Ab 1. Juli 2026 wird in Bayern der neu eingeführte Wassercent erhoben. Darauf weist das Landratsamt Fürstenfeldbruck hin. Zahlen müssen die Abgabe Wasserentnehmer, die Grundwasser aus einem eigenen, behördlich genehmigten Brunnen fördern. Für die entnommene Menge wird dann ein Entgelt an den Freistaat Bayern fällig.
Private Haushalte, Unternehmen und Einrichtungen, die ihr Wasser über einen Wasserversorger beziehen, gelten nicht als Entnehmer im Sinne des Wasserentnahmeentgelts. Sie zahlen den Wassercent nicht direkt an die Behörde, sondern über den Wasserpreis.

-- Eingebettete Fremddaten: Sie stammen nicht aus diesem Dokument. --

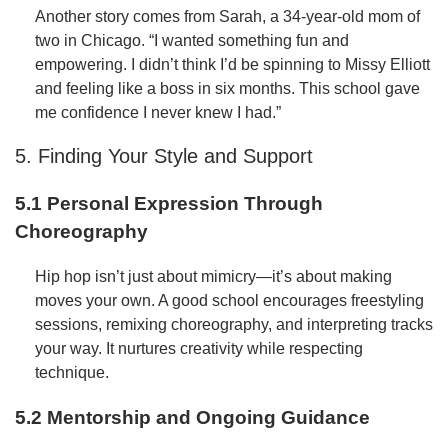
Another story comes from Sarah, a 34-year-old mom of
two in Chicago. “I wanted something fun and
empowering. I didn’t think I’d be spinning to Missy Elliott
and feeling like a boss in six months. This school gave
me confidence I never knew I had.”
5. Finding Your Style and Support
5.1 Personal Expression Through
Choreography
Hip hop isn’t just about mimicry—it’s about making
moves your own. A good school encourages freestyling
sessions, remixing choreography, and interpreting tracks
your way. It nurtures creativity while respecting
technique.
5.2 Mentorship and Ongoing Guidance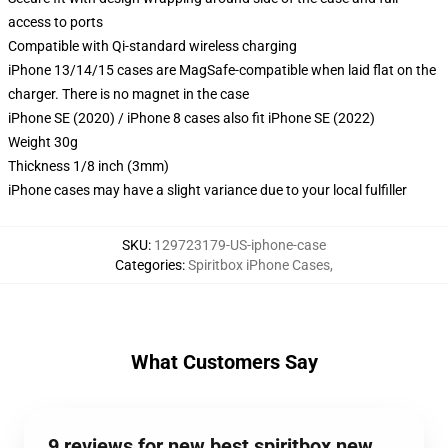
access to ports
Compatible with Qi-standard wireless charging
iPhone 13/14/15 cases are MagSafe-compatible when laid flat on the
charger. There is no magnet in the case
iPhone SE (2020) / iPhone 8 cases also fit iPhone SE (2022)
Weight 30g
Thickness 1/8 inch (3mm)
iPhone cases may have a slight variance due to your local fulfiller
SKU
:
129723179-US-iphone-case
Categories
:
Spiritbox iPhone Cases
,
What Customers Say
9 reviews for new best spiritbox new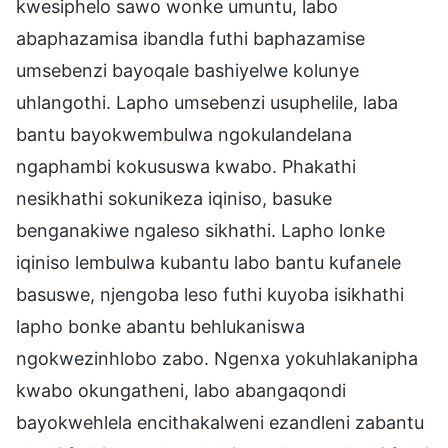
kwesiphelo sawo wonke umuntu, labo
abaphazamisa ibandla futhi baphazamise
umsebenzi bayoqale bashiyelwe kolunye
uhlangothi. Lapho umsebenzi usuphelile, laba
bantu bayokwembulwa ngokulandelana
ngaphambi kokususwa kwabo. Phakathi
nesikhathi sokunikeza iqiniso, basuke
benganakiwe ngaleso sikhathi. Lapho lonke
iqiniso lembulwa kubantu labo bantu kufanele
basuswe, njengoba leso futhi kuyoba isikhathi
lapho bonke abantu behlukaniswa
ngokwezinhlobo zabo. Ngenxa yokuhlakanipha
kwabo okungatheni, labo abangaqondi
bayokwehlela encithakalweni ezandleni zabantu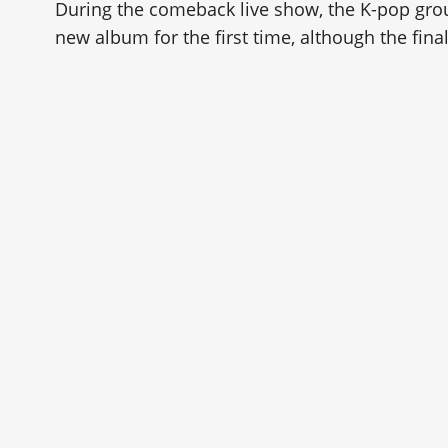
During the comeback live show, the K-pop gro
new album for the first time, although the final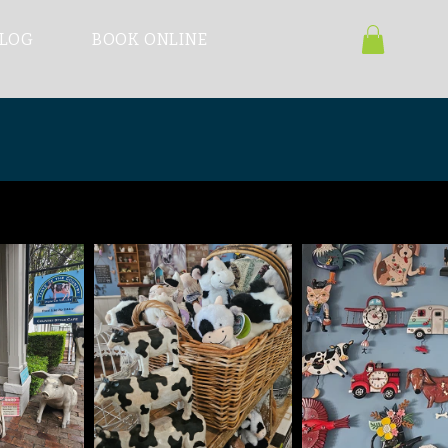
LOG
BOOK ONLINE
ast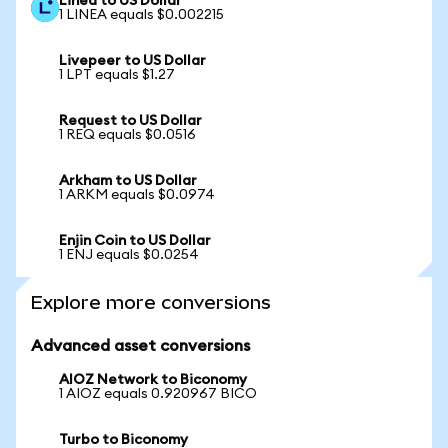
Linea to US Dollar
1 LINEA equals $0.002215
Livepeer to US Dollar
1 LPT equals $1.27
Request to US Dollar
1 REQ equals $0.0516
Arkham to US Dollar
1 ARKM equals $0.0974
Enjin Coin to US Dollar
1 ENJ equals $0.0254
Explore more conversions
Advanced asset conversions
AIOZ Network to Biconomy
1 AIOZ equals 0.920967 BICO
Turbo to Biconomy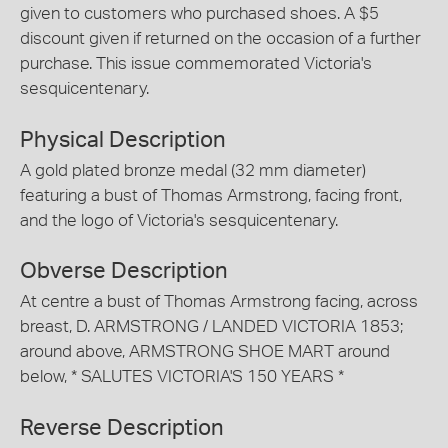
given to customers who purchased shoes. A $5
discount given if returned on the occasion of a further
purchase. This issue commemorated Victoria's
sesquicentenary.
Physical Description
A gold plated bronze medal (32 mm diameter)
featuring a bust of Thomas Armstrong, facing front,
and the logo of Victoria's sesquicentenary.
Obverse Description
At centre a bust of Thomas Armstrong facing, across
breast, D. ARMSTRONG / LANDED VICTORIA 1853;
around above, ARMSTRONG SHOE MART around
below, * SALUTES VICTORIA'S 150 YEARS *
Reverse Description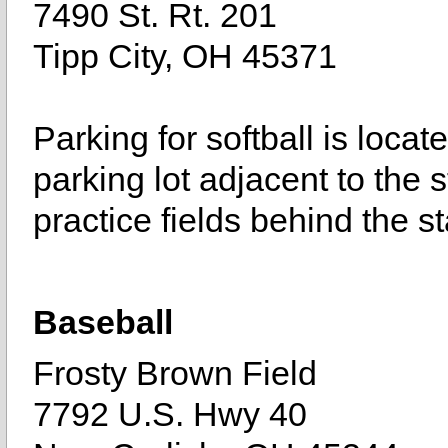
7490 St. Rt. 201
Tipp City, OH 45371
Parking for softball is loca
parking lot adjacent to the s
practice fields behind the st
Baseball
Frosty Brown Field
7792 U.S. Hwy 40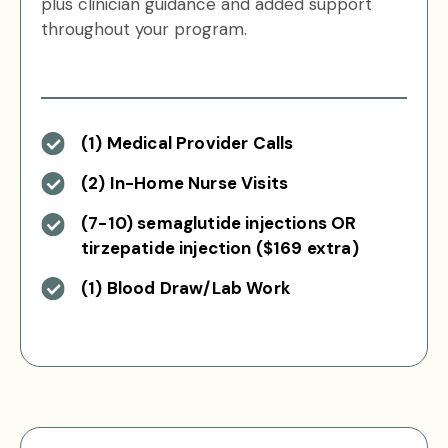
plus clinician guidance and added support
throughout your program.
(1) Medical Provider Calls
(2) In-Home Nurse Visits
(7-10) semaglutide injections OR
tirzepatide injection ($169 extra)
(1) Blood Draw/Lab Work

Grundlage ist die Novelle des Bayerischen Wassergesetzes. Mit ihr wurde der Wassercent zum 1. Januar 2026 in Bayern eingeführt. Ab 1. Juli 2026 wird die geförderte Wassermenge erfasst und berechnet. Ziel der Abgabe ist der Schutz des Grundwassers. Der Wassercent soll zu einem schonenden Umgang mit der Ressource Wasser beitragen. Die Einnahmen sind zweckgebunden und sollen für Maßnahmen zum Wasserschutz sowie für eine nachhaltige Wasserbewirtschaftung verwendet werden.
Das Entgelt beträgt einheitlich 10 Cent pro entnommenem Kubikmeter Grundwasser. Ein Kubikmeter entspricht 1.000 Litern. Wegen des gesetzlich vorgesehenen Freibetrags fällt die Zahlung erst für Mengen an, die 5.000 Kubikmeter im Jahr übersteigen. Für das Startjahr 2026 wird nur der Zeitraum vom 1. Juli bis 31. Dezember erfasst. Deshalb beträgt der Freibetrag für 2026 2.500 Kubikmeter. Die Zahlung für diesen Zeitraum erfolgt im Jahr 2027. Ab 2027 wird jeweils die Entnahmemenge eines ganzen Jahres zugrunde gelegt.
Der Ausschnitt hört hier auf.